Social media ‘drivel’

On the rise of vigilante commentary on social media, Commissioner Dawson said he strongly urged people to be moderate in the way they accessed messages on the platform.

“There’s a lot of drivel that we shouldn’t accept as fact,” he said.

“I accept that it is a way we communicate today, but we should not accept that a lot of messaging that does occur is fact and without bias.”

Mandatory sentencing

Commissioner Dawson would not be drawn on a comment by retiring Chief Justice Wayne Martin that mandatory minimum sentencing for drug dealers was wrong “in principle”.

“That’s a matter of policy, the chief justice has expressed a view,” Commissioner Dawson said.

“I’m not going to dictate to government what policy should be.

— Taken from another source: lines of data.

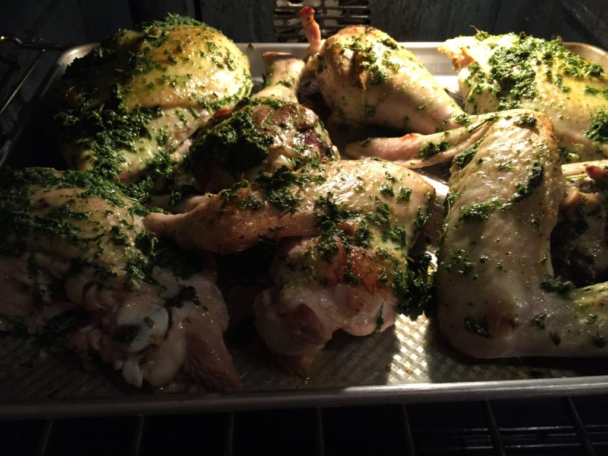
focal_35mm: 29
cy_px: 228
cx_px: 304
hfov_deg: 61.7
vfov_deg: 48.2
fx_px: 509
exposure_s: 1/30
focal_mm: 4.15
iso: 160
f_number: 2.2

“He’s entitled to put his opinion forward, but Parliament is where these laws are made.”

Concerns and priorities

Commissioner Dawson said topics raised in meetings today with community leaders included how to better divert young people away from crime and antisocial behaviour, addressing the problem of methamphetamine – which he described as a “clear issue in and around the community – and the need to work closely with Aboriginal communities and Aboriginal people.

He also met with senior police from the district to discuss his key policing priorities, which included addressing over-representation of Aboriginals as victims and offenders in the criminal justice system, family and domestic violence, substance abuse (mainly methamphetamine), youth diversion, road safety and co-ordinating emergencies.